# Aberdeen Power Plant



## MZehring (Aug 20, 2007)

Does anyone know if the Power Plant near Aberdeen on The OH River is functioning?
Last fall and winter the water was no warmer than the river itself all season.
Looking for some solid info prior to making the run from Dayton.
Thanks in Advance Guys!


----------



## Salmonid (Apr 14, 2004)

Im with ya, it was mild last winter so that is why the heavy generations were not happening. I also live in Dayton and the almost 2 hr drive just hasnt been worth the chance there are no fish around for me the last few years with higher gas costs, etc.
Best bet is to wait until a long cold spell then hit it right after that time so the warmer water has been in effect for a few days to pull some fish in. 

Salmonid


----------



## Mean Morone (Apr 12, 2004)

I talked to a fellow down there last year and he said that the government was trying to shut it down. I would be interested to know if it is still on line.


----------



## fishknife (Apr 13, 2004)

I fished that area yesterday (not in the warm water, but in the vicinity), the plant is operating. The river temp was 69 degrees.

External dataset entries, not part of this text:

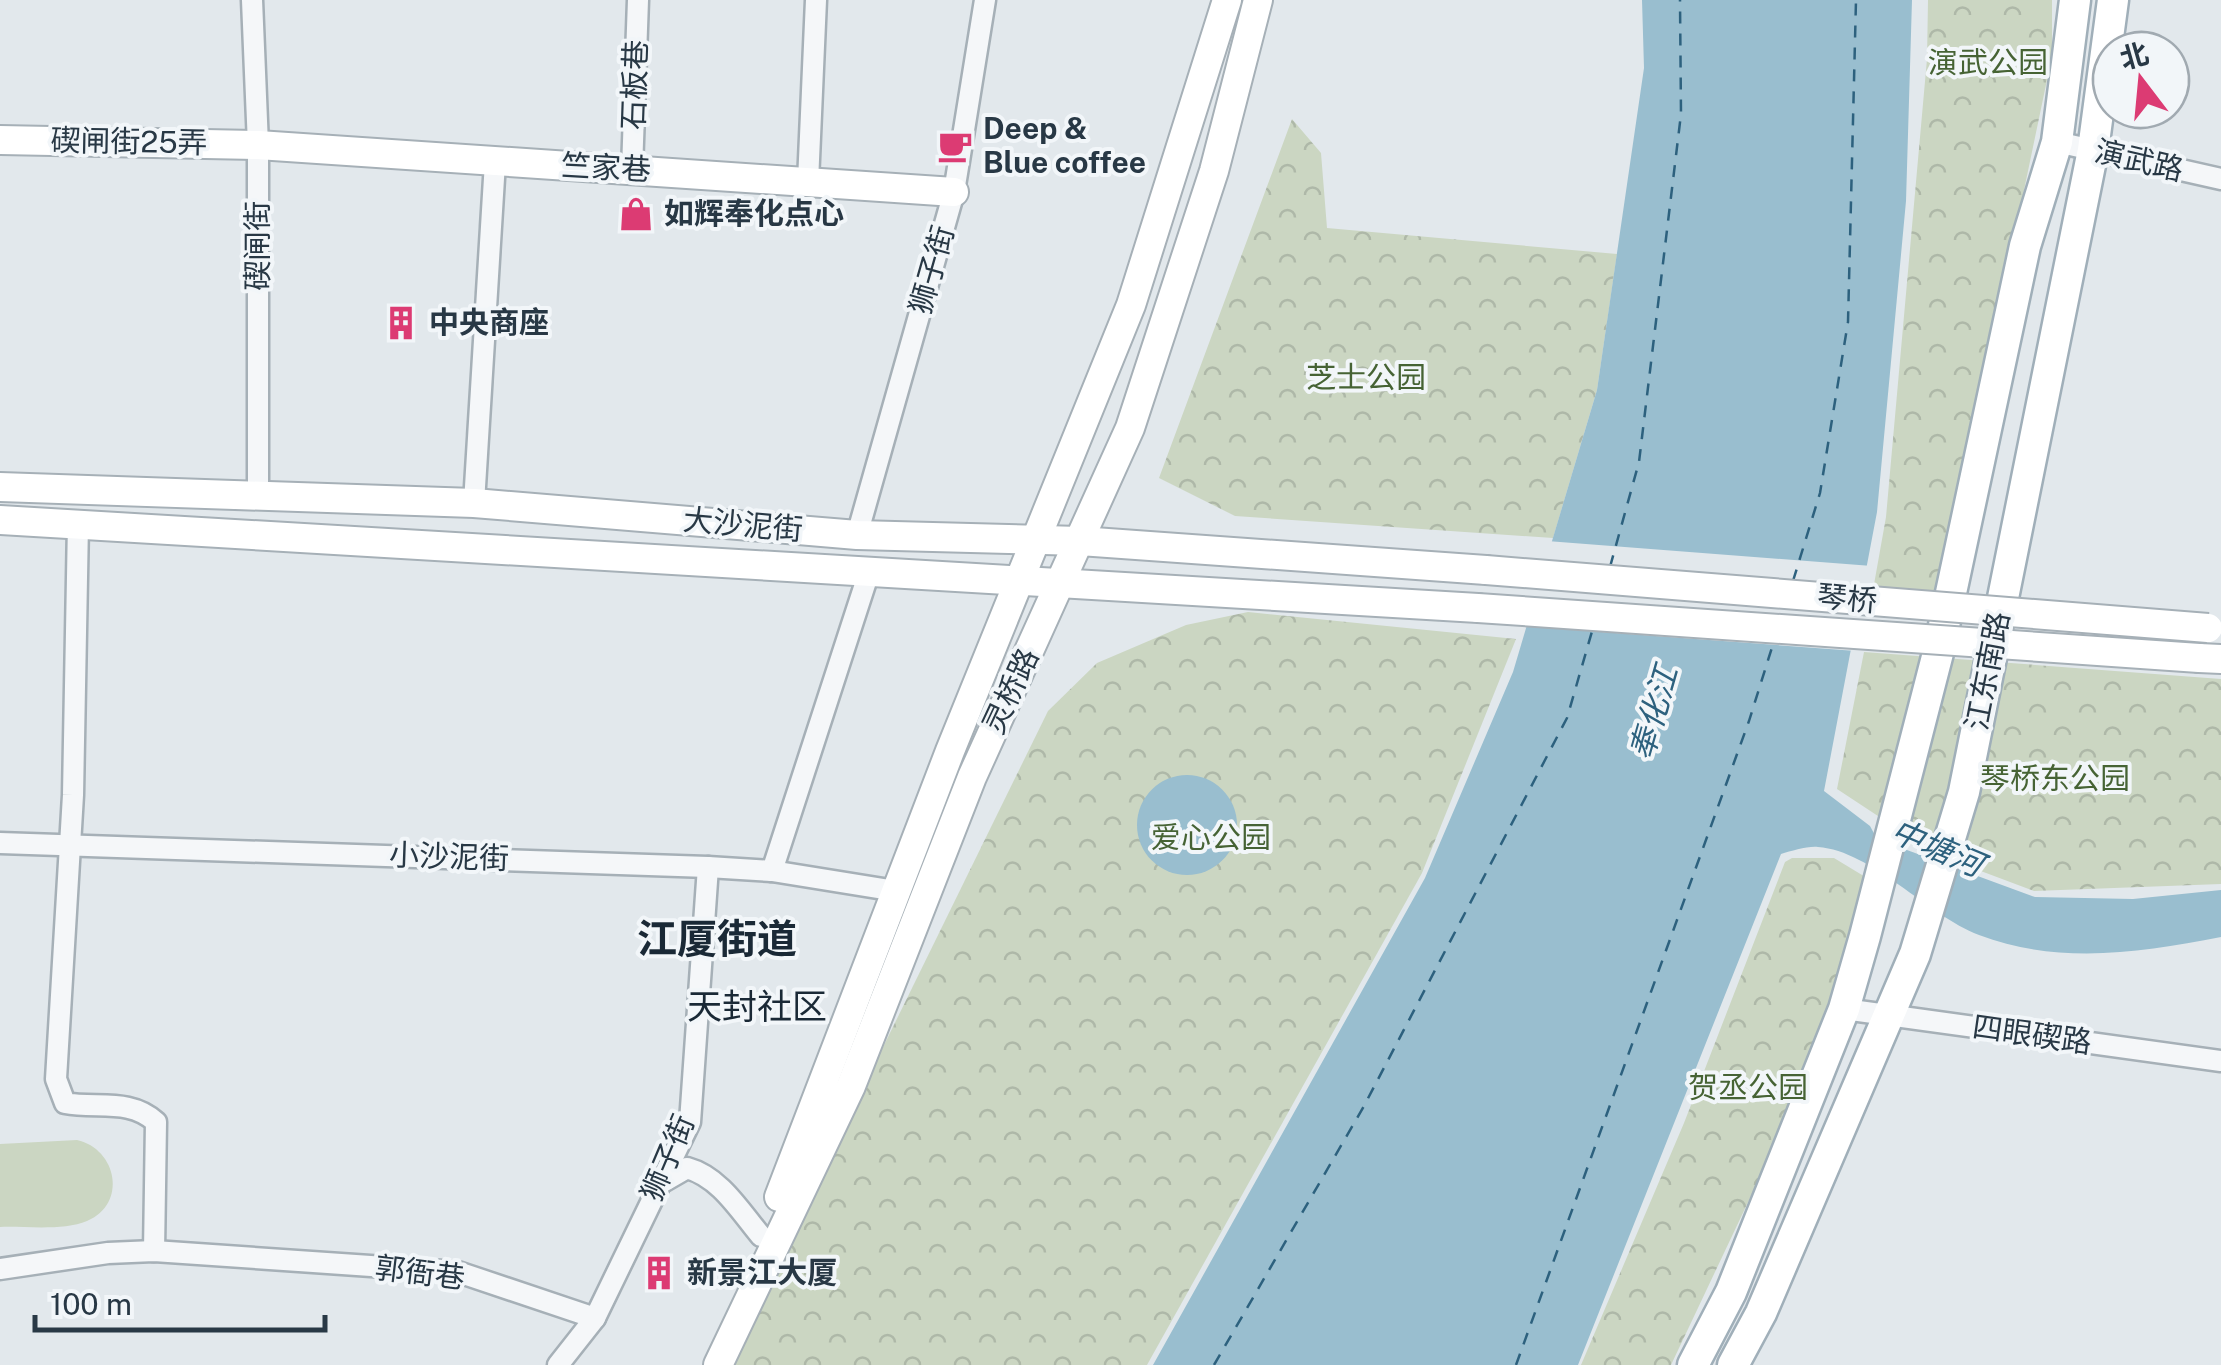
<svg xmlns="http://www.w3.org/2000/svg" width="2221" height="1365" viewBox="0 0 2221 1365" font-family="'Public Sans','Noto Sans SC',sans-serif">
<style>
.grass{fill:#cbd6c2}
.park{fill:url(#park-crowns)}
.water{fill:#99becf}
.pier{fill:#e2e8ec}
.lines{fill:none;stroke-linecap:round;stroke-linejoin:round}
.ferry{stroke:#2d617e;stroke-width:2.5;stroke-dasharray:12 10;stroke-linecap:butt}
.street-casing{stroke:#a6b0b7;stroke-width:25}
.secondary-casing{stroke:#a6b0b7;stroke-width:32}
.primary-casing{stroke:#a0afb9;stroke-width:35}
.street{stroke:#f5f7f9;stroke-width:20}
.secondary{stroke:#fff;stroke-width:28}
.primary{stroke:#fff;stroke-width:30}
.secondary-bridge-casing{stroke:#a6b0b7;stroke-width:32;stroke-linecap:butt}
.secondary-bridge{stroke:#fff;stroke-width:28}
.labels{text-anchor:middle;stroke-width:8;stroke-linejoin:round;paint-order:stroke}
.park-label{font-size:30px;fill:#466334;stroke:#f2f6f9}
.street-label{font-size:30px;fill:#283845;stroke:#f2f6f9}
.poi-label{font-size:30px;font-weight:bold;fill:#283845;stroke:#f2f6f9;text-anchor:start}
.water-label{font-size:32px;font-style:italic;fill:#2d617e;stroke:#f2f6f9}
.quarter-label{font-size:35px;fill:#1a2936;stroke:#f2f6f9}
.district-label{font-size:40px;font-weight:bold;fill:#1a2936;stroke:#f2f6f9}
</style>
<defs>
<pattern id="park-crowns" width="20" height="18" patternUnits="userSpaceOnUse" patternTransform="scale(2.5)"><rect width="20" height="18" fill="#cbd6c2"/><path d="M2 6a3 3 0 1 1 6 0M12 15a3 3 0 1 1 6 0" fill="none" stroke="#aeb8a8"/></pattern>
</defs>
<rect width="100%" height="100%" fill="#e2e8ec"/>
<path class="grass" d="M77,1140C117,1149 128,1204 87,1221C64,1231 25,1226 0,1227V1144Z"/>
<g class="park">
<path d="M1928,0H2052V56L1939,597L1873,590L1886,517L1927,59Z"/>
<path d="M1292,119L1321,153L1327,228L1617,254L1597,390L1553,538L1235,516L1159,478Z"/>
<path d="M1248,612L1516,639L1422,873L1147,1365H727L1048,711L1097,663L1186,625Z"/>
<path d="M1864,652L2221,679V884L2034,891L1877,832L1881,818L1837,789Z"/>
<path d="M1792,858H1834L1867,878L1829,1005L1776,1143L1671,1365H1581L1684,1123L1785,862Z"/>
</g>
<g class="water">
<path d="M1642,0H1912L1906,201L1877,512L1824,791L1870,826L1877,839L2035,897L2133,899L2221,890V937C2139,953 2059,965 1979,935C1927,915 1872,851 1818,847C1807,846 1792,851 1781,854L1578,1365H1153L1425,878L1513,672L1597,390L1644,68Z"/>
<circle cx="1187" cy="825" r="50"/>
</g>
<path class="pier" d="M1547,541L1872,566L1856,651L1521,626Z"/>
<g class="lines">
<g class="ferry">
<path d="M1610,567L1639,462L1681,114L1680,0"/>
<path d="M1793,581L1820,493L1848,322L1856,0"/>
<path d="M1214,1365L1364,1106L1567,718L1593,628"/>
<path d="M1516,1365L1749,721L1774,641"/>
</g>
<g class="street-casing">
<g id="street">
<path d="M252,0L258,145V493"/>
<path d="M2057,142L2221,179"/>
<path d="M632,170L638,0"/>
<path d="M808,182L816,0"/>
<path d="M474,503L495,162"/>
<path d="M78,523L73,795L56,1079L65,1103C97,1109 130,1098 156,1122L154,1251"/>
<path d="M857,535L954,192L985,0"/>
<path d="M0,843L708,867L772,871L896,891"/>
<path d="M772,871L870,569"/>
<path d="M1844,1009L2221,1061"/>
<path d="M661,1183L687,1168C720,1177 740,1211 761,1236"/>
<path d="M0,1269L108,1253L154,1251L458,1272L595,1318"/>
<path d="M558,1365L595,1318L690,1122L708,867"/>
</g>
</g>
<g class="secondary-casing">
<g id="secondary">
<path d="M0,140L258,145L954,192"/>
<path d="M0,487L474,503L857,535L1080,541L1486,570"/>
<path d="M0,520L1478,608"/>
<path d="M2199,658L2221,659"/>
<path d="M779,1197L950,751L1131,305L1227,0"/>
<path d="M718,1365L851,1086L972,777L1130,428L1214,171L1258,0"/>
</g>
</g>
<g class="primary-casing">
<g id="primary">
<path d="M1693,1365L1731,1292L1844,1009L1865,936L1939,649L2025,246L2057,142L2075,0"/>
<path d="M1733,1365L1761,1313L1915,954L1964,792L2093,150L2113,0"/>
</g>
</g>
<use href="#street" class="street"/>
<use href="#secondary" class="secondary"/>
<use href="#primary" class="primary"/>
<g class="secondary-bridge-casing">
<g id="secondary-bridge">
<path d="M1486,570L2208,628"/>
<path d="M1478,608L2199,658"/>
</g>
</g>
<use href="#secondary-bridge" class="secondary-bridge"/>
</g>
<defs>
<g id="cafe-bare" transform="scale(2.7)"><path d="M-5.5-4.5H6V0H3Q3 3.5 0 3.5H-2.5Q-5.5 3.5-5.5 0ZM3-3.2v2h1.7v-2ZM-6 4.5H4V6H-6Z" fill="#dc3b73" stroke="#f2f6f9" stroke-width="2.5" paint-order="stroke"/></g>
<g id="shop-bare" transform="scale(2.7)"><path d="M-5-2.5h2.3a2.7 3.5 0 0 1 5.4 0H5L5.5 6h-11ZM-1.5-2.5h3a1.5 2.3 0 0 0-3 0Z" fill="#dc3b73" stroke="#f2f6f9" stroke-width="2.5" paint-order="stroke"/></g>
<g id="building-bare" transform="scale(2.7)"><path d="M-4-6H4V6H1V3H-1V6H-4ZM-2.5-4.3h1.7v1.8h-1.7ZM.8-4.3h1.7v1.8H.8ZM-2.5-1h1.7V.8h-1.7ZM.8-1h1.7V.8H.8Z" fill="#dc3b73" stroke="#f2f6f9" stroke-width="2.5" paint-order="stroke"/></g>
</defs>
<g fill-rule="evenodd">
<use href="#cafe-bare" x="955" y="146"/>
<use href="#shop-bare" x="636" y="214"/>
<use href="#building-bare" x="401" y="323"/>
<use href="#building-bare" x="659" y="1273"/>
</g>
<g class="labels">
<g class="park-label">
<text x="1988" y="73">演武公园</text>
<text x="1366" y="388">芝士公园</text>
<text x="2055" y="789">琴桥东公园</text>
<text x="1211" y="848">爱心公园</text>
<text x="1748" y="1098">贺丞公园</text>
</g>
<g class="street-label">
<text transform="translate(635 85) rotate(-88)" y="10">石板巷</text>
<text transform="translate(129 142) rotate(1)" y="10">碶闸街25弄</text>
<text transform="translate(2139 161) rotate(13)" y="10">演武路</text>
<text transform="translate(606 168) rotate(3)" y="10">竺家巷</text>
<text transform="translate(258 246) rotate(-90)" y="10">碶闸街</text>
<text transform="translate(932 270) rotate(-74)" y="10">狮子街</text>
<text transform="translate(743 525) rotate(5)" y="10">大沙泥街</text>
<text transform="translate(1847 599) rotate(5)" y="10">琴桥</text>
<text transform="translate(1988 671) rotate(-79)" y="10">江东南路</text>
<text transform="translate(1011 691) rotate(-65)" y="10">灵桥路</text>
<text transform="translate(449 857) rotate(2)" y="10">小沙泥街</text>
<text transform="translate(2032 1035) rotate(8)" y="10">四眼碶路</text>
<text transform="translate(668 1158) rotate(-67)" y="10">狮子街</text>
<text transform="translate(420 1273) rotate(7)" y="10">郭衙巷</text>
</g>
<g class="poi-label">
<text x="983" y="139">Deep &amp;<tspan x="983" dy="34">Blue coffee</tspan></text>
<text x="664" y="224">如辉奉化点心</text>
<text x="429" y="333">中央商座</text>
<text x="687" y="1283">新景江大厦</text>
</g>
<g class="water-label">
<text transform="translate(1654 713) rotate(-74)" y="11">奉化江</text>
<text transform="translate(1937 848) rotate(23)" y="11">中塘河</text>
</g>
<g class="quarter-label">
<text x="757" y="1019">天封社区</text>
</g>
<g class="district-label">
<text x="717" y="953">江厦街道</text>
</g>
</g>
<g transform="translate(2141 80) rotate(344)"><circle r="48" fill="#f2f6f9" stroke="#a1aab1" stroke-width="2.5"/>
<path d="M0-8L18 38L0 25L-18 38Z" fill="#dc3b73"/>
<text y="-15" font-size="28" font-weight="bold" text-anchor="middle" fill="#283845">北</text>
</g>
<path d="M35 1315v15h290v-15" fill="none" stroke="#283845" stroke-width="5"/>
<text x="50" y="1315" font-size="30" fill="#283845" stroke="#f2f6f9" stroke-width="8" paint-order="stroke">100 m</text>
</svg>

When I passed through the discharge area, the water temp was 100 degrees,


----------



## VBowler (Jul 28, 2008)

I fished the area last sunday. At the mouth the water was at about 94 degrees. Guy on bank hitting hybrids every cast and talking to him on anything he threw. There were so many 2 inch shad I refused to throw cast net because would have been picking out thousands per cast. I am not joking about the shad they were so thick you could see the shadows of them from a distance and when you got up there it sounded like it was pouring rain with them flipping at surface. We had a few hits on cut bait as we drifted through and marked some larger fish but didn't hook up on anything.


----------



## Mushijobah (May 4, 2004)

Darn anti-coal politicians screwing up our fishin' hole


----------